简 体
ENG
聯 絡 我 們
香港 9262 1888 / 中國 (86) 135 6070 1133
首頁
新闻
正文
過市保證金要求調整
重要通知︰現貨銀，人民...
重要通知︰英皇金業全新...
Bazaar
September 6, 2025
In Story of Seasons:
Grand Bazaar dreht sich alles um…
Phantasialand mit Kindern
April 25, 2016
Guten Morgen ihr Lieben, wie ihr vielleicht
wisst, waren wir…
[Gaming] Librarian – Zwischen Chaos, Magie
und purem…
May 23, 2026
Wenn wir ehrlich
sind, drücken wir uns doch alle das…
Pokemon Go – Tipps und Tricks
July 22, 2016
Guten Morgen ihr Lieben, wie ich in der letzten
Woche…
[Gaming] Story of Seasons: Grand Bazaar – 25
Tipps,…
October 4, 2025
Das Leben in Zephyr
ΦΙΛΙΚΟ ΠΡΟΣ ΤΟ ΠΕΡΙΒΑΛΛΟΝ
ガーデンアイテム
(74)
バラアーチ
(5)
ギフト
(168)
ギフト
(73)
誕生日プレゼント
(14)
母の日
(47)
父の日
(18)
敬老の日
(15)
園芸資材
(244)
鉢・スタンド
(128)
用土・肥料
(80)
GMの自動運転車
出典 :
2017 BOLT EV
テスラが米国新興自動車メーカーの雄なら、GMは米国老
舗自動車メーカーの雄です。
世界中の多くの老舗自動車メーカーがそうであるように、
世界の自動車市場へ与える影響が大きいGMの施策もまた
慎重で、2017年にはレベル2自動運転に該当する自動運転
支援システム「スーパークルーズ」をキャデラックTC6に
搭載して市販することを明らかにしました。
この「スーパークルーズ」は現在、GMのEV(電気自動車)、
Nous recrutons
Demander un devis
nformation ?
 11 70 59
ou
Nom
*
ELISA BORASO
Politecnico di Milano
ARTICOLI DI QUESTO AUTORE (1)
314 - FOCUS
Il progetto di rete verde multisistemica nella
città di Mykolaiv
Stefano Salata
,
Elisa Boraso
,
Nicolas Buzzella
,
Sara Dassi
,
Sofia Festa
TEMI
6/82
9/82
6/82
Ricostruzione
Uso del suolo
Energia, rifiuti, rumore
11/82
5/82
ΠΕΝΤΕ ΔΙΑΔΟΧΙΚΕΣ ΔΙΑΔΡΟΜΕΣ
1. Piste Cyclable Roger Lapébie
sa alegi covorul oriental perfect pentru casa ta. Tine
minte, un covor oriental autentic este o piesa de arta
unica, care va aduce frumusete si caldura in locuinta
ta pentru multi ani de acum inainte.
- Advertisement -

============

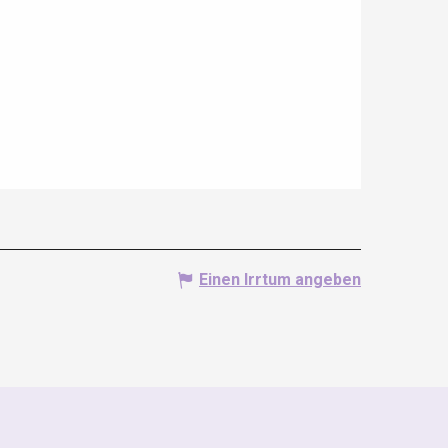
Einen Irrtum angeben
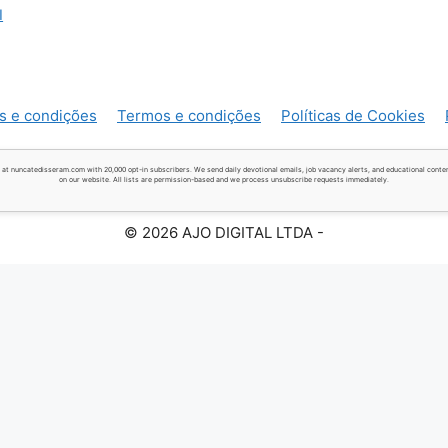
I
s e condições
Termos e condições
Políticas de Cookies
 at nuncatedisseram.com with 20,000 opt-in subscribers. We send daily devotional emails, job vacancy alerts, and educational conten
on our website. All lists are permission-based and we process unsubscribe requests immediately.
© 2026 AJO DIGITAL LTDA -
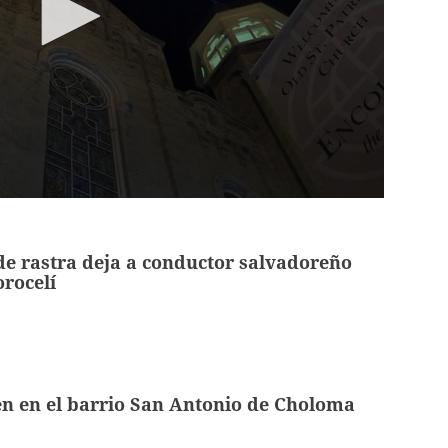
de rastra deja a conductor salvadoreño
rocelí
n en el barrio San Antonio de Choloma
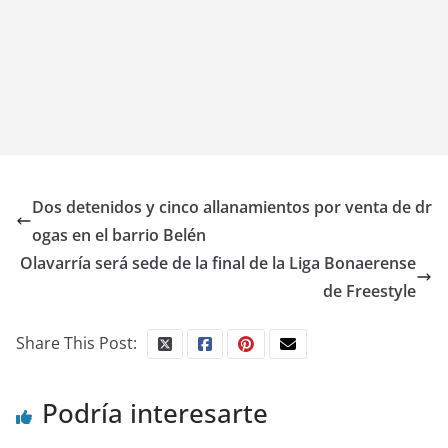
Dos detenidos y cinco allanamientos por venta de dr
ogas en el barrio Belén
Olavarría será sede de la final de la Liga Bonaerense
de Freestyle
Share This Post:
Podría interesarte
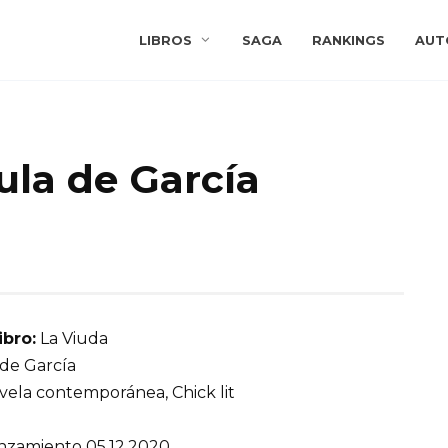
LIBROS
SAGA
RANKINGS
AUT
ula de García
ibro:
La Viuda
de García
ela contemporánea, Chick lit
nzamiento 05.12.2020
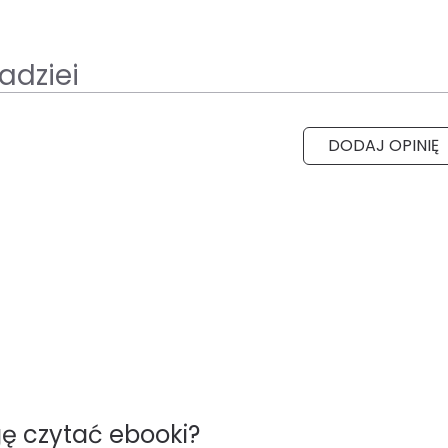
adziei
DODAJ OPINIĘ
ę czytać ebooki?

============

#### WHAT TO PRODUCE:
Number of lines above containing the word "Gaming": state it and add nothing else.

#### SOLUTION:
2